Why do People Watch Horror?
Suspense and resolution of suspense are two important components of horror and our response to Horror movie . Suspense refers to the build up to threat, the tension created prior to the manifestation of threat, and the resolution/elimination of threat. It has been defined as “acute, fearful apprehension about deplorable events that threatens liked protagonists” and “an experience of uncertainty whose hedonic properties can vary from noxious to pleasant” (Zillmann, 1996, p. 108). The tension created during the feeling of suspense can arise from events, which signify conflict, dissonance, and instability (Lehne and Koelsch, 2015). One theory of horror enjoyment, Zillmann’s (1980, 1996) excitation transfer theory, argues that we derive our enjoyment of horror film from this feeling of suspense (this theory might also explain the enjoyment of non-horror film, which involves the invocation of suspense).
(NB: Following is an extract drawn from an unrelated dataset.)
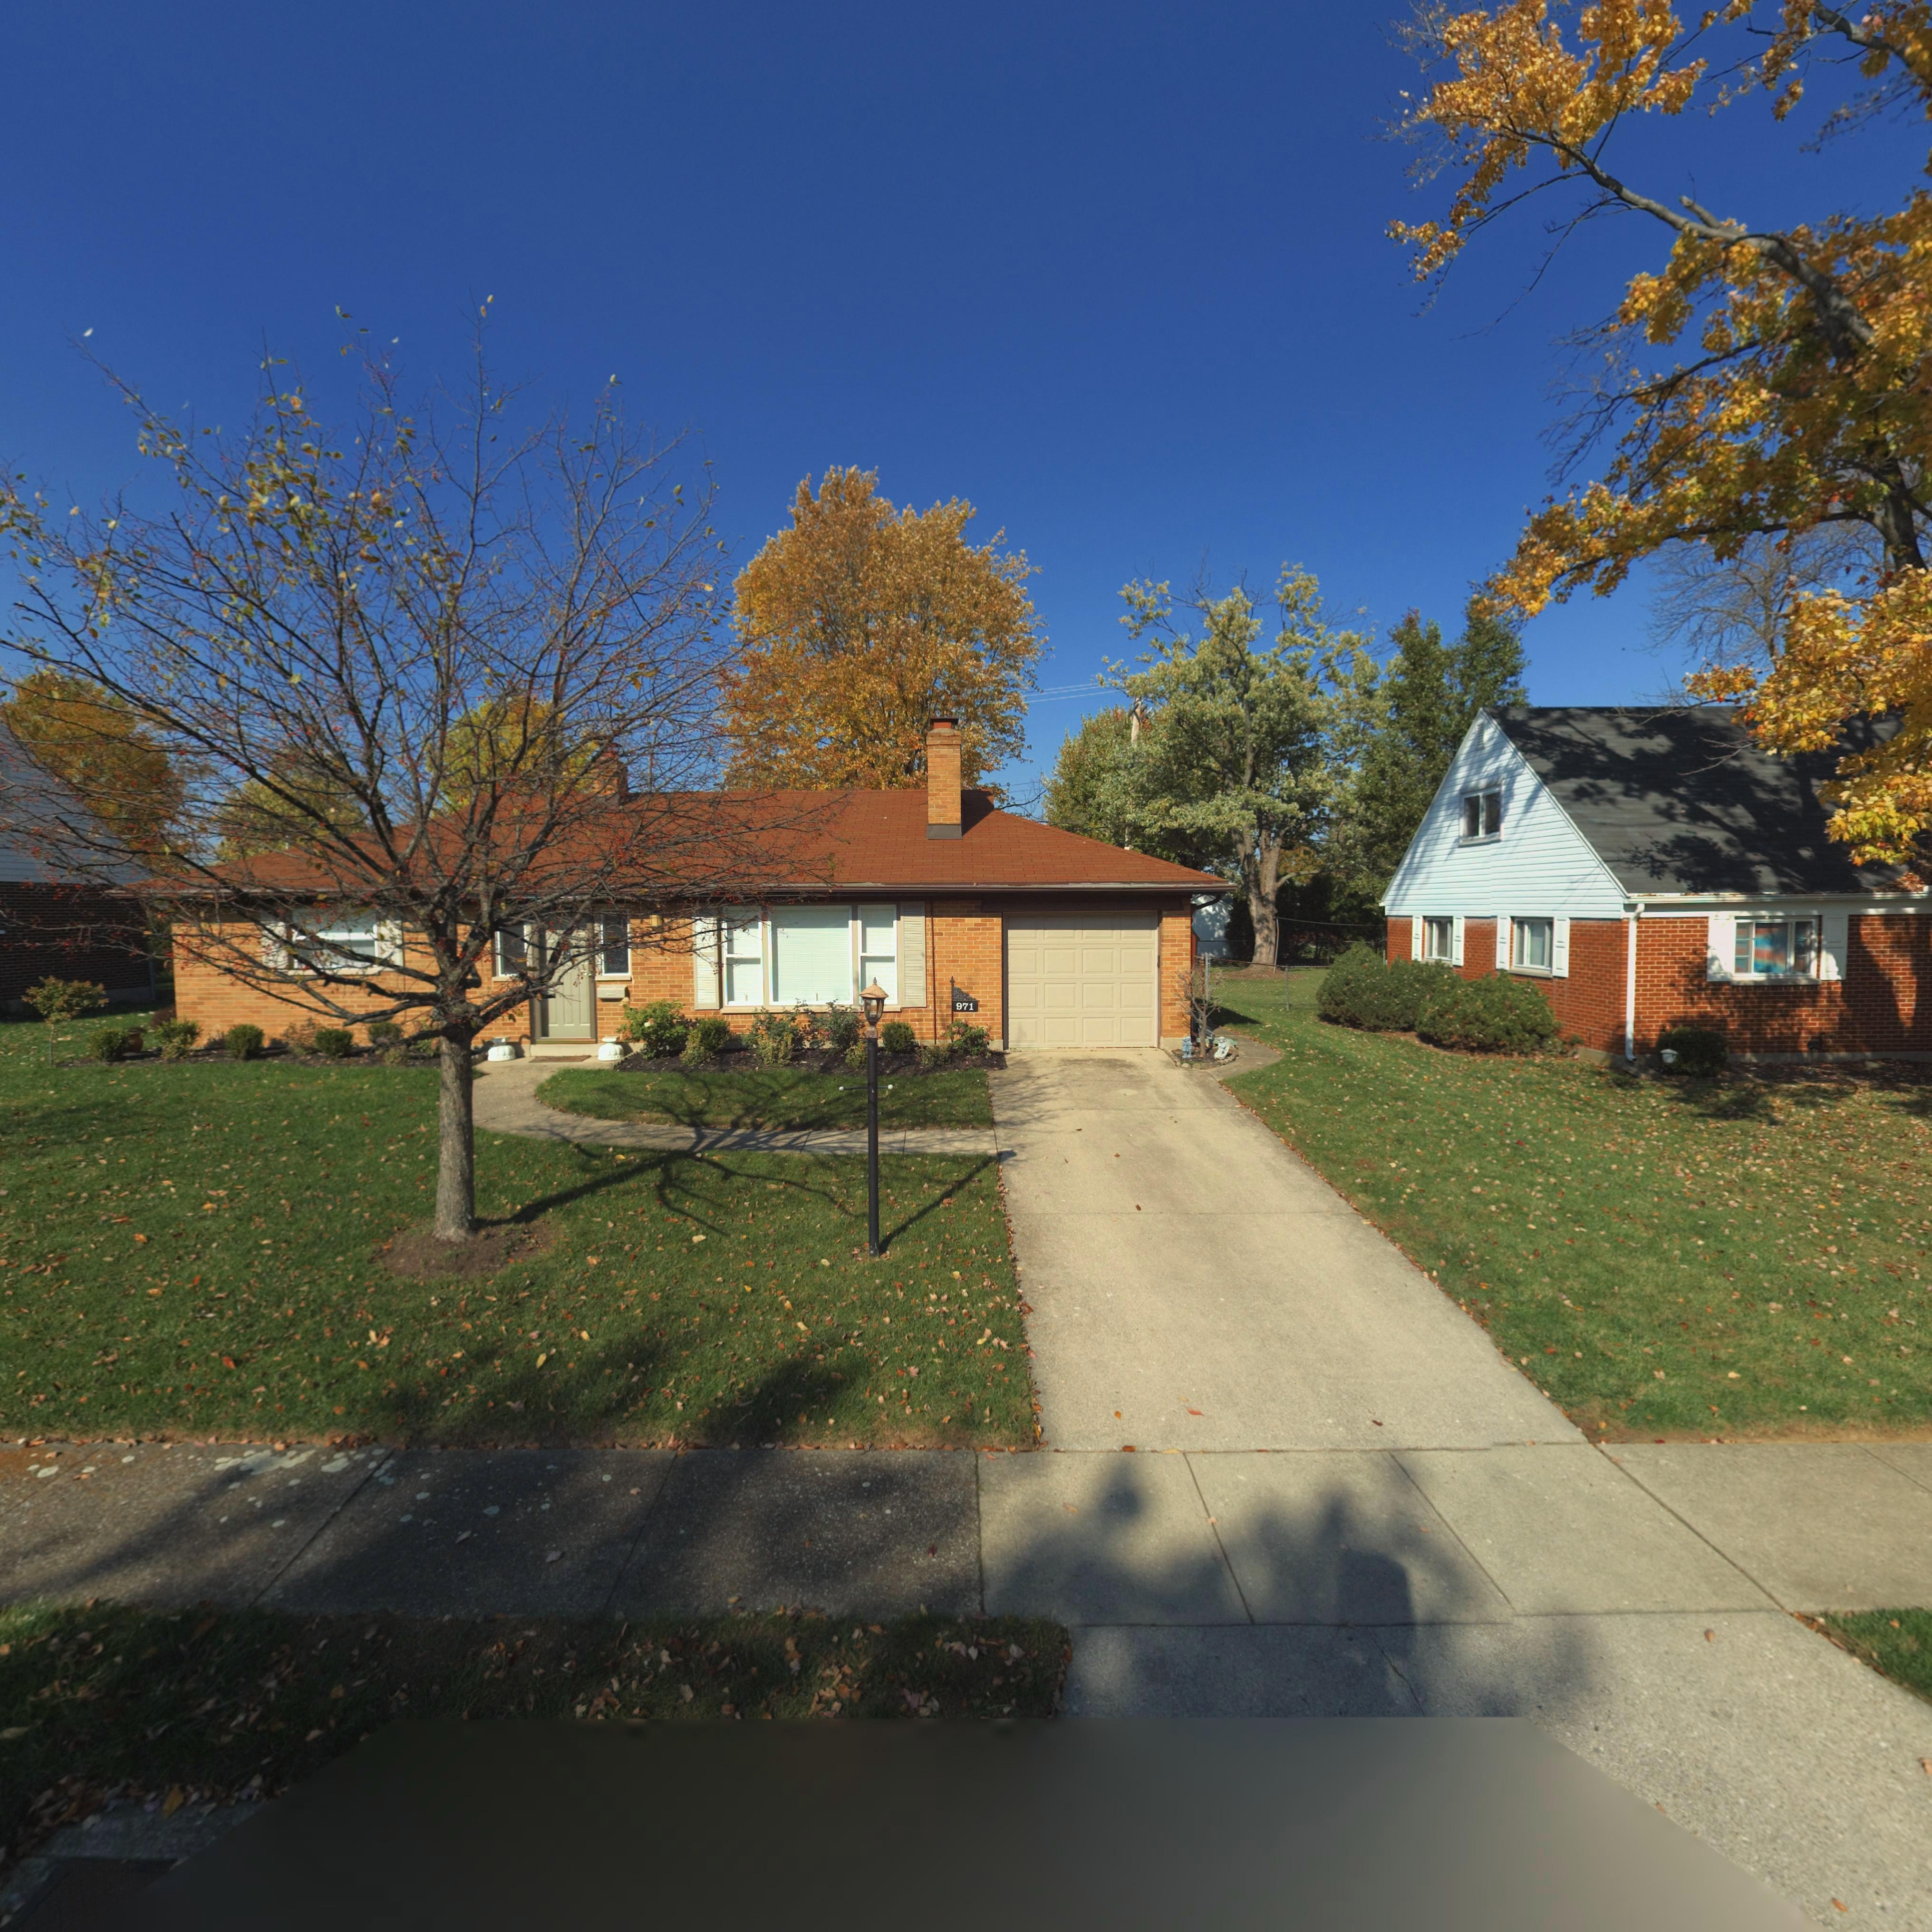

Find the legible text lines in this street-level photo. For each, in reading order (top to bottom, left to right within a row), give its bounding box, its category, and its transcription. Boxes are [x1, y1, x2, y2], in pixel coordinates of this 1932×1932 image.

When a threat is resolved, our negative affect converts to euphoria and suspense ends. The vital aspect of the theory is that enjoyment is derived from the degree of negative affect built up during exposure to the horror film and from the positive affect/reaction that results from the resolution of the threat. If the resolution does not occur, then residual negative affect will lead to increased dysphoria. If there is no suspense but a complete certainty about what will happen, suspense is replaced by dread (Oliver, 1993a,b). Very few studies have tested the theory, although limited reviews provide some support for the model (Hoffner and Levine, 2005). Zillmann et al. (1975) showed children animated cartoons that varied in suspense and measured participants’ facial expressions, physiological arousal, and cognitive responses. They found that liking of the film increased as suspense increased. Liking was especially great when the threat was overcome, but the relationship between fear and liking was not examined in the study.
An alternative model to Zillmann’s suggests that enjoyment is associated with the presence of destruction, excitement, and unpredictability in films (Sparks, 1986a,b; Tamborini et al., 1987; Tamborini and Stiff, 1987). This model, the uses and gratification theory of film consumption (Katz et al., 1973; Palmgreen, 1984), argues that the enjoyment and seeking out of material are determined by their specific need for stimulation and the satisfaction they derive following the achievement of gratification. Some research suggests that certain personality types and individuals who are high or low on some psychological traits may seek out horror or violent material for gratification but that the material itself may not always provide this satisfaction (see the Individual Differences section below). Sensation seeking, verbal aggression, and argumentativeness, for example, have been found to be positively correlated with enjoyment of horror and violent films, but these are not consistent predictors of liking for horror/violent material (Greene and Krcmar, 2005).
It has been proposed that arousal itself might be self-rewarding – the act of watching horror provides us with a thrill regardless of the resolution and we like and enjoy the film for this reason (Tamborini, 1991). The pleasurable experience of arousal motivates us to continue watching in order to sustain that level of arousal, as Berlyne (1967) suggests. Sparks and Spirek (1988), for example, found a positive correlation between skin conductance (a physiological measure of emotional arousal) and self-reported arousal in people who watched a clip of A Nightmare On Elm Street, suggesting that the arousal we report also correlates at the physiological level, although whether the psychophysiological changes determine the arousal or the cognitive and emotional arousals (the interpretation of the material) determine the psychophysiological changes is an argument, which dates back to James.